> _Record excerpts_

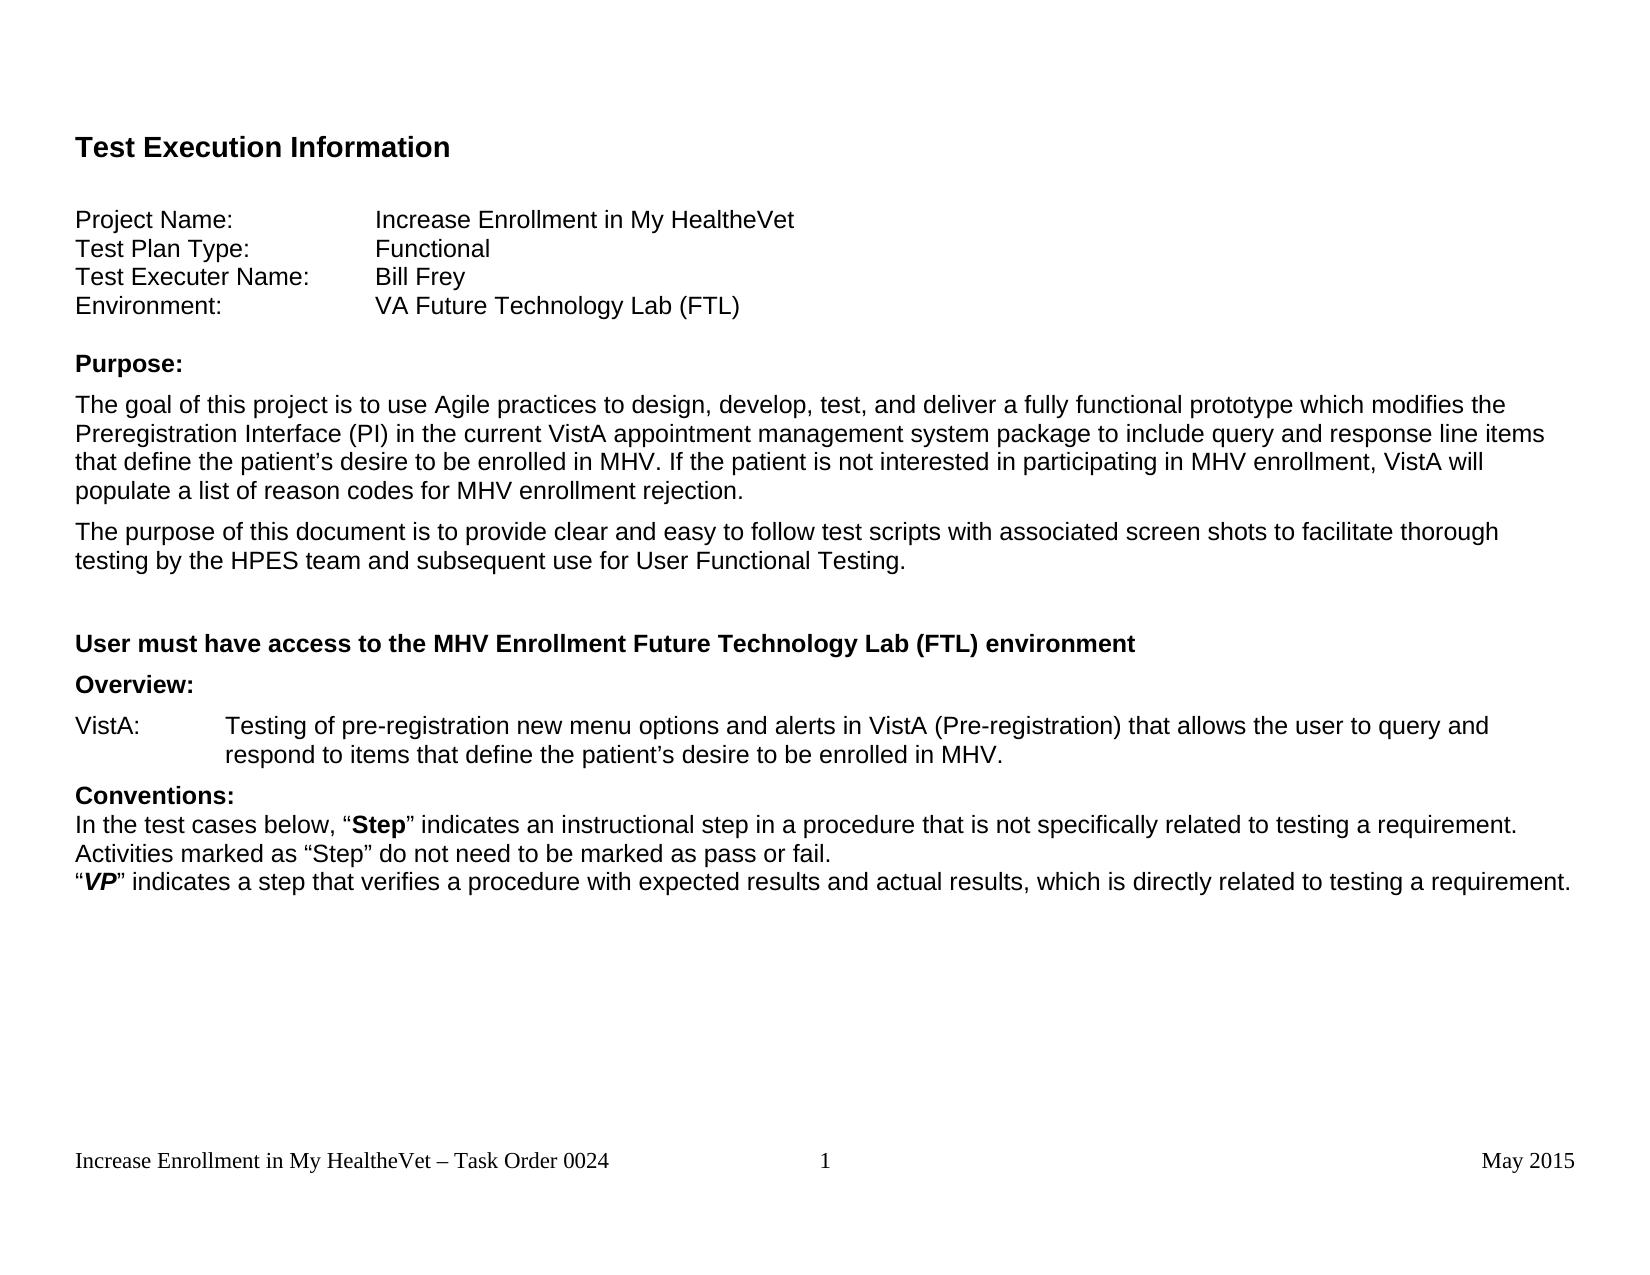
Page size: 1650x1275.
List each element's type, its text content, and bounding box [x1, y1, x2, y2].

text Test Plan Type: Functional [75, 234, 1575, 262]
text The goal of this project is to use Agile practices to design, develop, test, and deliver a fully functional prototype which modifies the Preregistration Interface (PI) in the current VistA appointment management system package to include query and response line items that define the patient’s desire to be enrolled in MHV. If the patient is not interested in participating in MHV enrollment, VistA will populate a list of reason codes for MHV enrollment rejection. [75, 390, 1575, 505]
text In the test cases below, “Step” indicates an instructional step in a procedure that is not specifically related to testing a requirement. Activities marked as “Step” do not need to be marked as pass or fail. “VP” indicates a step that verifies a procedure with expected results and actual results, which is directly related to testing a requirement. [75, 810, 1575, 896]
text User must have access to the MHV Enrollment Future Technology Lab (FTL) environment [75, 629, 1575, 657]
text VistA: Testing of pre-registration new menu options and alerts in VistA (Pre-registration) that allows the user to query and respond to items that define the patient’s desire to be enrolled in MHV. [75, 711, 1575, 769]
text Overview: [75, 670, 1575, 699]
subtitle Test Execution Information [75, 130, 1575, 164]
text Purpose: [75, 349, 1575, 377]
text Conventions: [75, 781, 1575, 810]
text The purpose of this document is to provide clear and easy to follow test scripts with associated screen shots to facilitate thorough testing by the HPES team and subsequent use for User Functional Testing. [75, 517, 1575, 575]
text Environment: VA Future Technology Lab (FTL) [75, 291, 1575, 320]
text Test Executer Name: Bill Frey [75, 262, 1575, 291]
text Project Name: Increase Enrollment in My HealtheVet [75, 205, 1575, 234]
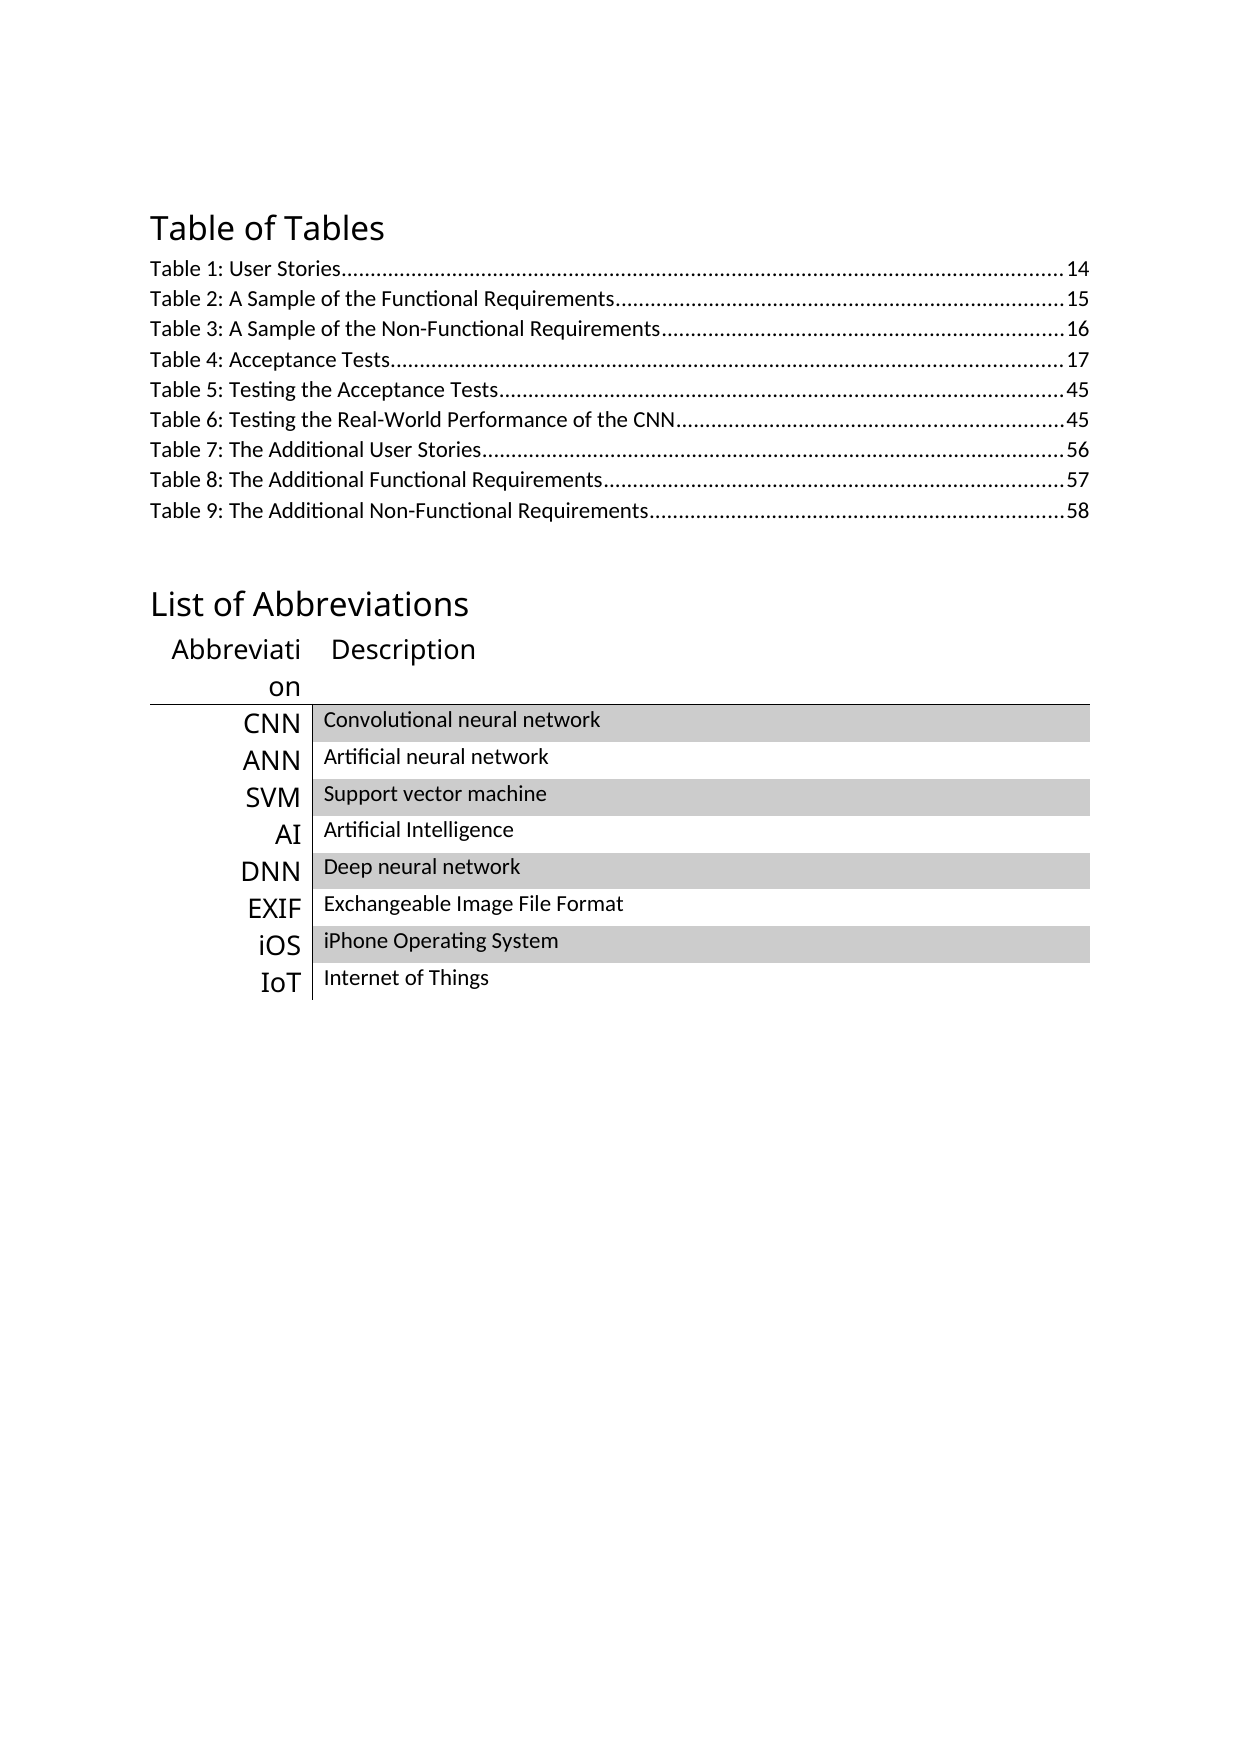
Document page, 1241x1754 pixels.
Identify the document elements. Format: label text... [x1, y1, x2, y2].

subtitle List of Abbreviations [150, 581, 1090, 627]
table_cell AI [150, 816, 312, 852]
text Table 2: A Sample of the Functional Requirements 15 [150, 284, 1090, 312]
table_header Abbreviation [150, 630, 312, 704]
table_cell Support vector machine [313, 779, 1090, 816]
text Table 5: Testing the Acceptance Tests 45 [150, 375, 1090, 403]
table_cell iPhone Operating System [313, 926, 1090, 963]
text Table 8: The Additional Functional Requirements 57 [150, 466, 1090, 494]
text Table 1: User Stories 14 [150, 254, 1090, 282]
table_cell Internet of Things [313, 963, 1090, 1000]
table_cell iOS [150, 926, 312, 963]
table_cell IoT [150, 963, 312, 1000]
table_header Description [312, 630, 1090, 704]
text Table 6: Testing the Real-World Performance of the CNN 45 [150, 405, 1090, 433]
subtitle Table of Tables [150, 205, 1090, 251]
table_cell ANN [150, 742, 312, 779]
text Table 7: The Additional User Stories 56 [150, 435, 1090, 463]
table_cell Exchangeable Image File Format [313, 889, 1090, 926]
table_cell Artificial neural network [313, 742, 1090, 779]
text Table 9: The Additional Non-Functional Requirements 58 [150, 496, 1090, 524]
table_cell EXIF [150, 889, 312, 926]
table_cell Artificial Intelligence [313, 816, 1090, 852]
table_cell SVM [150, 779, 312, 816]
text Table 4: Acceptance Tests 17 [150, 345, 1090, 373]
table_cell Deep neural network [313, 853, 1090, 889]
table_cell DNN [150, 853, 312, 889]
table_cell Convolutional neural network [313, 705, 1090, 742]
text Table 3: A Sample of the Non-Functional Requirements 16 [150, 314, 1090, 343]
table_cell CNN [150, 705, 312, 742]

> _Exercise directions_
Return every line of the data above exactly, and omit all pictures.

> _Answer for this exercise_
Page size: 1650x1275.
List each element's type, its text content, and bounding box [x1, y1, x2, y2].

text Test Plan Type: Functional [75, 234, 1575, 262]
text The goal of this project is to use Agile practices to design, develop, test, and deliver a fully functional prototype which modifies the Preregistration Interface (PI) in the current VistA appointment management system package to include query and response line items that define the patient’s desire to be enrolled in MHV. If the patient is not interested in participating in MHV enrollment, VistA will populate a list of reason codes for MHV enrollment rejection. [75, 390, 1575, 505]
text In the test cases below, “Step” indicates an instructional step in a procedure that is not specifically related to testing a requirement. Activities marked as “Step” do not need to be marked as pass or fail. “VP” indicates a step that verifies a procedure with expected results and actual results, which is directly related to testing a requirement. [75, 810, 1575, 896]
text User must have access to the MHV Enrollment Future Technology Lab (FTL) environment [75, 629, 1575, 657]
text VistA: Testing of pre-registration new menu options and alerts in VistA (Pre-registration) that allows the user to query and respond to items that define the patient’s desire to be enrolled in MHV. [75, 711, 1575, 769]
text Overview: [75, 670, 1575, 699]
subtitle Test Execution Information [75, 130, 1575, 164]
text Purpose: [75, 349, 1575, 377]
text Conventions: [75, 781, 1575, 810]
text The purpose of this document is to provide clear and easy to follow test scripts with associated screen shots to facilitate thorough testing by the HPES team and subsequent use for User Functional Testing. [75, 517, 1575, 575]
text Environment: VA Future Technology Lab (FTL) [75, 291, 1575, 320]
text Test Executer Name: Bill Frey [75, 262, 1575, 291]
text Project Name: Increase Enrollment in My HealtheVet [75, 205, 1575, 234]
Document page, 1241x1754 pixels.
Identify the document elements. Format: label text... [x1, y1, x2, y2].

subtitle List of Abbreviations [150, 581, 1090, 627]
table_cell AI [150, 816, 312, 852]
text Table 2: A Sample of the Functional Requirements 15 [150, 284, 1090, 312]
table_header Abbreviation [150, 630, 312, 704]
table_cell Support vector machine [313, 779, 1090, 816]
text Table 5: Testing the Acceptance Tests 45 [150, 375, 1090, 403]
table_cell iPhone Operating System [313, 926, 1090, 963]
text Table 8: The Additional Functional Requirements 57 [150, 466, 1090, 494]
text Table 1: User Stories 14 [150, 254, 1090, 282]
table_cell Internet of Things [313, 963, 1090, 1000]
table_cell iOS [150, 926, 312, 963]
table_cell IoT [150, 963, 312, 1000]
table_header Description [312, 630, 1090, 704]
text Table 6: Testing the Real-World Performance of the CNN 45 [150, 405, 1090, 433]
subtitle Table of Tables [150, 205, 1090, 251]
table_cell ANN [150, 742, 312, 779]
text Table 7: The Additional User Stories 56 [150, 435, 1090, 463]
table_cell Exchangeable Image File Format [313, 889, 1090, 926]
table_cell Artificial neural network [313, 742, 1090, 779]
text Table 9: The Additional Non-Functional Requirements 58 [150, 496, 1090, 524]
table_cell EXIF [150, 889, 312, 926]
table_cell Artificial Intelligence [313, 816, 1090, 852]
table_cell SVM [150, 779, 312, 816]
text Table 4: Acceptance Tests 17 [150, 345, 1090, 373]
table_cell Deep neural network [313, 853, 1090, 889]
table_cell DNN [150, 853, 312, 889]
table_cell Convolutional neural network [313, 705, 1090, 742]
text Table 3: A Sample of the Non-Functional Requirements 16 [150, 314, 1090, 343]
table_cell CNN [150, 705, 312, 742]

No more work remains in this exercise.